1) The code is available under MIT and the docs are CCed and specifically
designed to make it easy to clone this. At least three people have
successfully done so, in a variety of programming languages, web frameworks,
and technology stacks. If programming Java is not difficult for you, block off
about a week or two and _bam_ problem solved.

2) If you have access to vast amounts of cash but your programmers are just
too busy delighting people to write an A/B testing framework, you could hire
me to rewrite the whole codebase in Java. This would only cost you low five
figures.

3) If you don't want to program and don't have tens of thousands lying around
but do have tens lying around, Visual Website Optimizer is a great option for
$CHEAP.

4) If you have neither programming skills nor tens of dollars then you may
want to reevaluate whether A/B testing is a huge need at this point in your
life.

------
cavedave
I do not think you can just stop the test when you find something you think is
significant

<http://www.evanmiller.org/how-not-to-run-an-ab-test.html> 'If instead of
deciding ahead of time, “this experiment will collect exactly 1,000
observations,” you say, “we’ll run it until we see a significant difference,”
all the reported significance levels become meaningless. '

Reading the stats.py it looks like you might be doing this.

------
jedc
Wow... this is awesome!
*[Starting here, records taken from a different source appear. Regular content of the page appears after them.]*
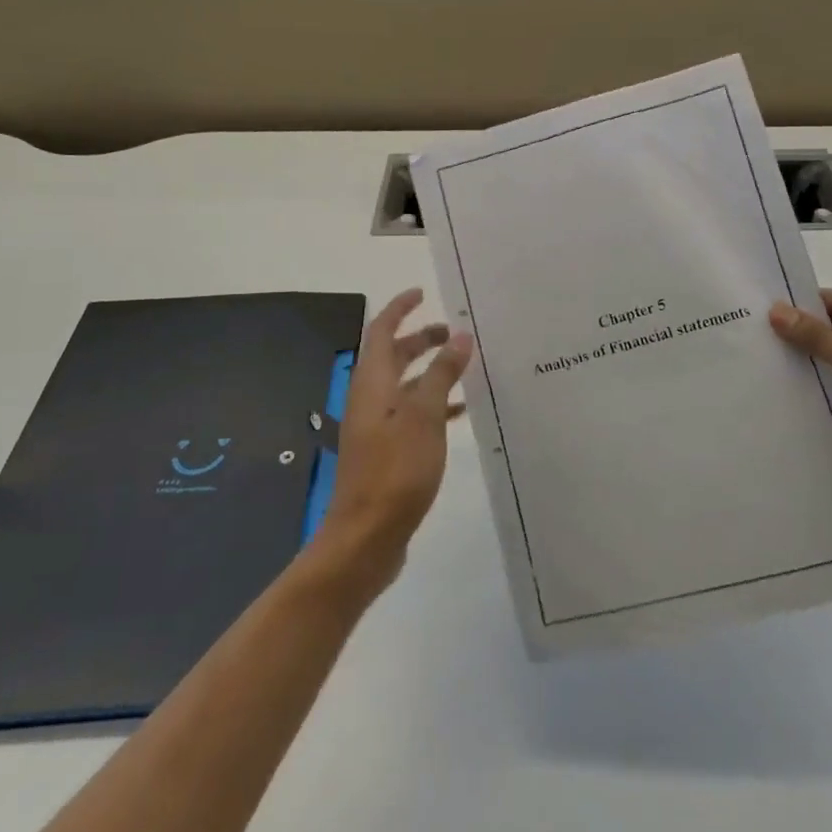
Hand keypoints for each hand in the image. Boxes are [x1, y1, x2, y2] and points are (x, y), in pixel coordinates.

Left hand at [305, 288, 472, 594]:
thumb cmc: (395, 471)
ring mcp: (377, 428)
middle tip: (454, 332)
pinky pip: (412, 415)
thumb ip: (442, 374)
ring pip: (405, 386)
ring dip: (431, 371)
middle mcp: (370, 400)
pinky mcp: (387, 453)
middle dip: (420, 339)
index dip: (399, 309)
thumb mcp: (424, 416)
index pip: (380, 331)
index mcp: (372, 384)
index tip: (422, 293)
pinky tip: (461, 412)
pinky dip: (434, 404)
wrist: (366, 538)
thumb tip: (458, 336)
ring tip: (466, 366)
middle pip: (392, 357)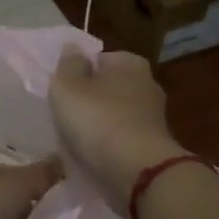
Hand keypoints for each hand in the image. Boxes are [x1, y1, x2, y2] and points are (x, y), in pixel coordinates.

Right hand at [49, 46, 182, 212]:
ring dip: (100, 125)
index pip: (99, 59)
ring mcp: (154, 117)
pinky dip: (110, 146)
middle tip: (67, 116)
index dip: (79, 74)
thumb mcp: (67, 86)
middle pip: (109, 88)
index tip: (64, 93)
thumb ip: (68, 65)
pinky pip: (123, 140)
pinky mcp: (154, 145)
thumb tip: (73, 48)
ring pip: (116, 115)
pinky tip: (94, 157)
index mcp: (130, 62)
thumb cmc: (97, 119)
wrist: (136, 171)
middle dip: (91, 100)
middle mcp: (148, 84)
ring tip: (77, 141)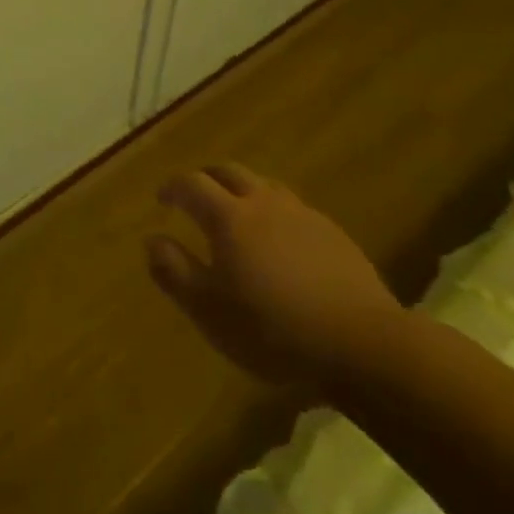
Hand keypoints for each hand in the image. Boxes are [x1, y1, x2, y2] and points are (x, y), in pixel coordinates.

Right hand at [146, 164, 410, 393]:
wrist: (361, 342)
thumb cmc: (272, 329)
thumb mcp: (208, 310)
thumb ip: (174, 270)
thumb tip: (152, 240)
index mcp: (229, 217)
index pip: (192, 184)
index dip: (173, 187)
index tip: (162, 198)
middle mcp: (264, 203)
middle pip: (229, 172)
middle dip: (206, 178)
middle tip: (194, 196)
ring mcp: (303, 214)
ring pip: (264, 186)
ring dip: (241, 191)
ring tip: (235, 215)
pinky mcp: (332, 232)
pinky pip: (292, 208)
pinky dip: (272, 212)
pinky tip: (278, 242)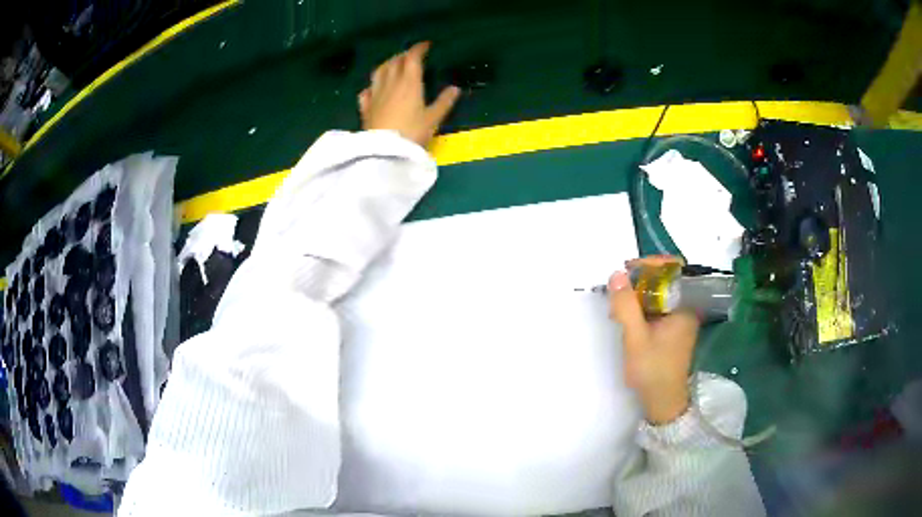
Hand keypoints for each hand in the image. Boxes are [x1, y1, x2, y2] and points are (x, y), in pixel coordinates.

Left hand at [359, 42, 460, 147]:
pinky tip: (373, 88)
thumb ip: (444, 102)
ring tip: (392, 65)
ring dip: (387, 64)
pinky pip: (366, 91)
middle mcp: (390, 83)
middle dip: (403, 55)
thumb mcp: (433, 119)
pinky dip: (371, 85)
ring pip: (379, 72)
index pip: (412, 58)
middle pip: (395, 62)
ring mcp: (375, 94)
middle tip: (411, 56)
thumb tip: (455, 88)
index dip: (418, 49)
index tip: (425, 45)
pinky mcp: (365, 107)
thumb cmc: (412, 133)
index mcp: (409, 83)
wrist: (384, 151)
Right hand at [608, 256, 698, 424]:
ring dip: (639, 294)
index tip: (627, 268)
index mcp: (685, 307)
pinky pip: (658, 308)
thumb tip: (616, 274)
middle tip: (618, 287)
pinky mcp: (673, 330)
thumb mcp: (635, 338)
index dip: (651, 264)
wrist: (662, 402)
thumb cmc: (652, 370)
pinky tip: (627, 317)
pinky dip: (642, 307)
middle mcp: (686, 308)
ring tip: (618, 303)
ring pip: (660, 294)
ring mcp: (680, 319)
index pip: (673, 270)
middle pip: (666, 280)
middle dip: (640, 280)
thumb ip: (626, 306)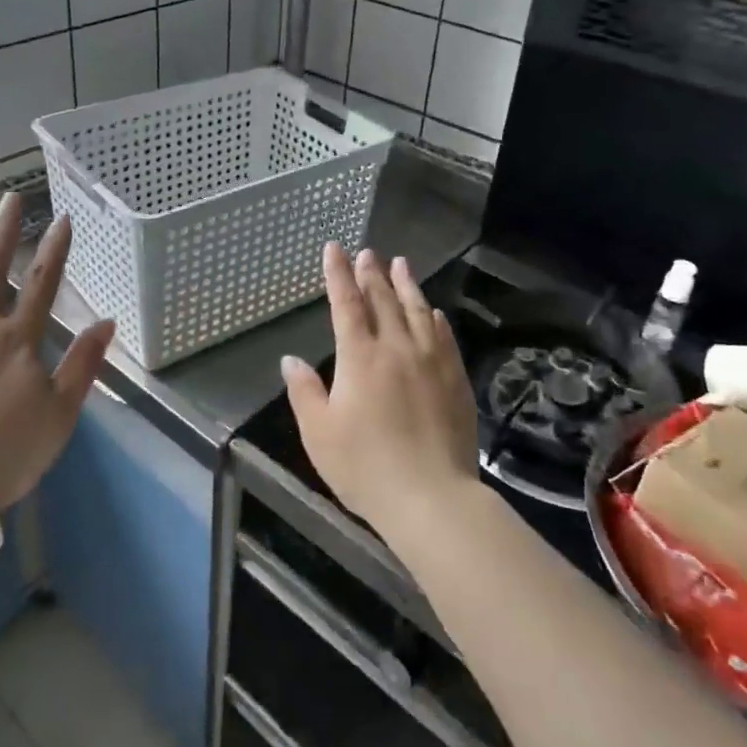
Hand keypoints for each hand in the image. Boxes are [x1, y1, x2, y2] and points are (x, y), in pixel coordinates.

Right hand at [281, 245, 480, 538]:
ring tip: (400, 264)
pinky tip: (434, 311)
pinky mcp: (455, 380)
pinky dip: (435, 318)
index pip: (347, 303)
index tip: (334, 248)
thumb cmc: (365, 467)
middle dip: (371, 273)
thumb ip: (304, 392)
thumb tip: (290, 359)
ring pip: (418, 311)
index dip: (338, 274)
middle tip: (367, 252)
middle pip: (383, 300)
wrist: (431, 498)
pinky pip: (444, 337)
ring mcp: (431, 361)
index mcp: (360, 357)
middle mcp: (397, 348)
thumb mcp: (319, 433)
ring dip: (406, 285)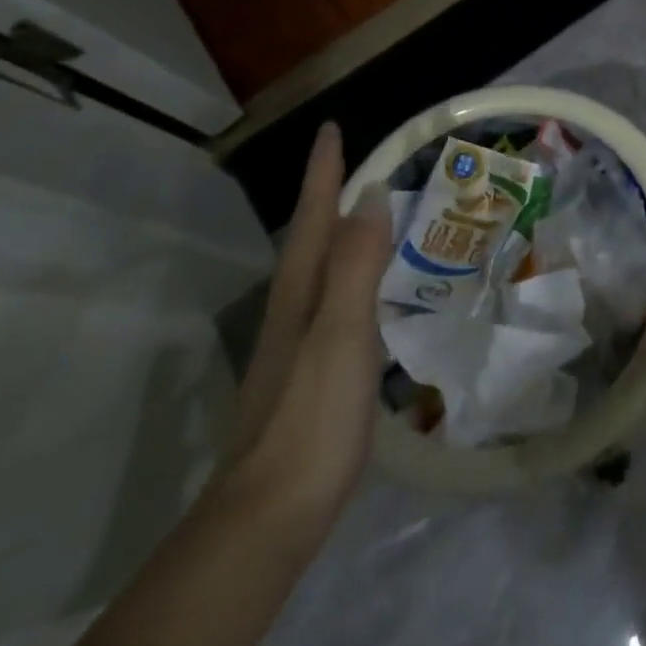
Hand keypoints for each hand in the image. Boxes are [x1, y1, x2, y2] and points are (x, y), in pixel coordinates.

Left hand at [217, 122, 393, 532]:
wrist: (268, 517)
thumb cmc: (311, 417)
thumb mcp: (341, 334)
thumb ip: (356, 265)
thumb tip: (372, 194)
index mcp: (301, 293)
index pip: (314, 218)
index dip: (323, 173)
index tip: (331, 128)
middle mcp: (294, 310)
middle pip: (312, 239)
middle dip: (331, 196)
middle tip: (364, 164)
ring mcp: (298, 345)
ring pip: (323, 271)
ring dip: (344, 235)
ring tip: (376, 216)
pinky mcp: (310, 374)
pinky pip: (337, 301)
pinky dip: (354, 277)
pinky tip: (373, 292)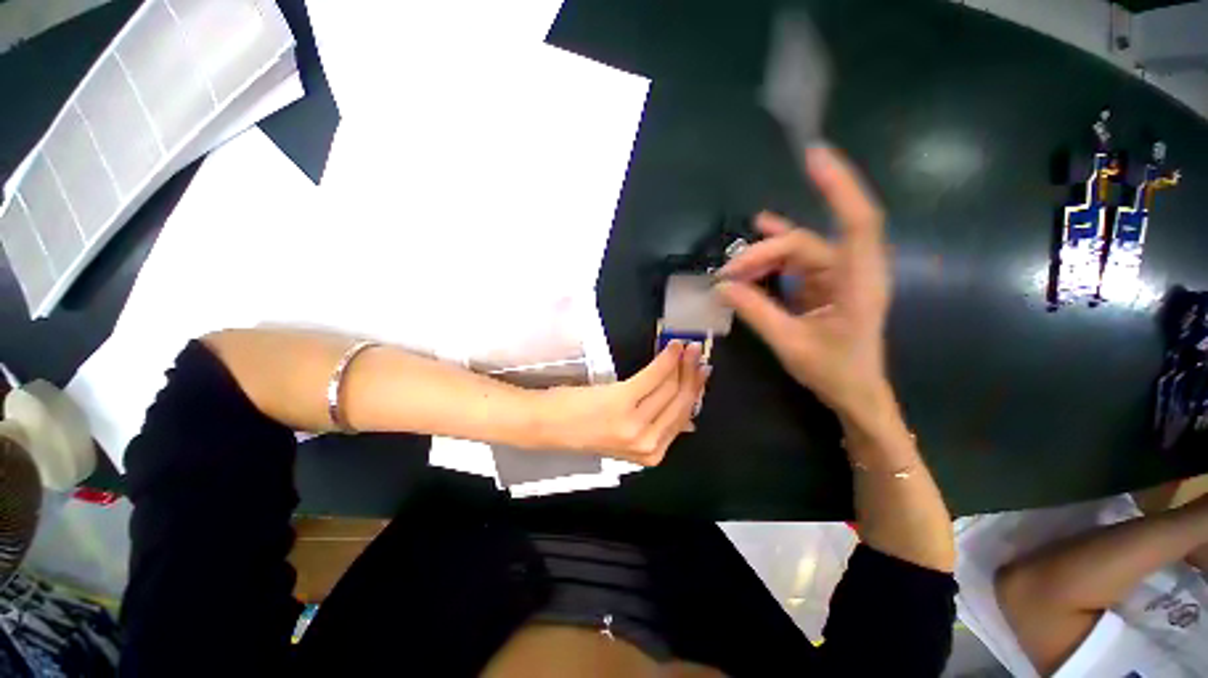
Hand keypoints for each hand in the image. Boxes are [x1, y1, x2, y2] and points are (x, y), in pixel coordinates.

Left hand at [534, 341, 709, 465]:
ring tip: (686, 346)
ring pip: (670, 388)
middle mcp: (648, 444)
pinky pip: (653, 376)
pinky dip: (665, 360)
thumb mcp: (625, 437)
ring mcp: (635, 425)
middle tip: (697, 351)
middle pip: (681, 402)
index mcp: (651, 454)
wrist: (546, 425)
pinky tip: (671, 347)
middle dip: (692, 374)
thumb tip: (689, 419)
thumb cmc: (583, 427)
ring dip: (681, 363)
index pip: (682, 417)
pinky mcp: (622, 402)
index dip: (694, 391)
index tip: (701, 370)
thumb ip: (656, 428)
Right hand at [716, 146, 889, 420]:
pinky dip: (776, 251)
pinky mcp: (825, 284)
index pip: (857, 222)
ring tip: (732, 268)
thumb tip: (721, 287)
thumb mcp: (790, 344)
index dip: (838, 187)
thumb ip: (756, 312)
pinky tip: (759, 233)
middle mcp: (852, 271)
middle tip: (727, 274)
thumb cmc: (835, 372)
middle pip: (805, 243)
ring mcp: (838, 276)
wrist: (856, 393)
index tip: (814, 156)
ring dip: (764, 257)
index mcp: (859, 283)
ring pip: (798, 251)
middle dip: (763, 253)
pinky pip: (798, 260)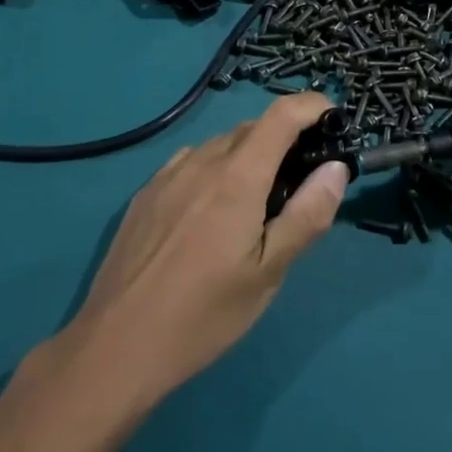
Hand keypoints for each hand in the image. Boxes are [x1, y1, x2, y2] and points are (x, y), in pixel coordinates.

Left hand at [66, 93, 347, 400]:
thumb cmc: (204, 314)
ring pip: (221, 145)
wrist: (116, 346)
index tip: (334, 121)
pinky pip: (191, 163)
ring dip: (250, 155)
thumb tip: (336, 167)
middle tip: (302, 178)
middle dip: (286, 137)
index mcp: (238, 176)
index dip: (312, 106)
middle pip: (253, 128)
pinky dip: (216, 169)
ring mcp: (168, 175)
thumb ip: (307, 214)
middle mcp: (202, 161)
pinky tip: (212, 210)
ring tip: (258, 199)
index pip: (282, 114)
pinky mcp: (146, 194)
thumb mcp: (268, 272)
I was literally looking around this week for exactly
this kind of framework. Fantastic work, and definitely plan on using it.

Thanks to Ben and Khan Academy!

------
euroclydon
Troy Goode wrote a port for ASP.NET MVC, ABsolutelyMaybe. I've had good luck
with it. It wasn't too difficult to migrate from the default storage engine,
which is serialization.

<https://github.com/TroyGoode/ABsoluteMaybe>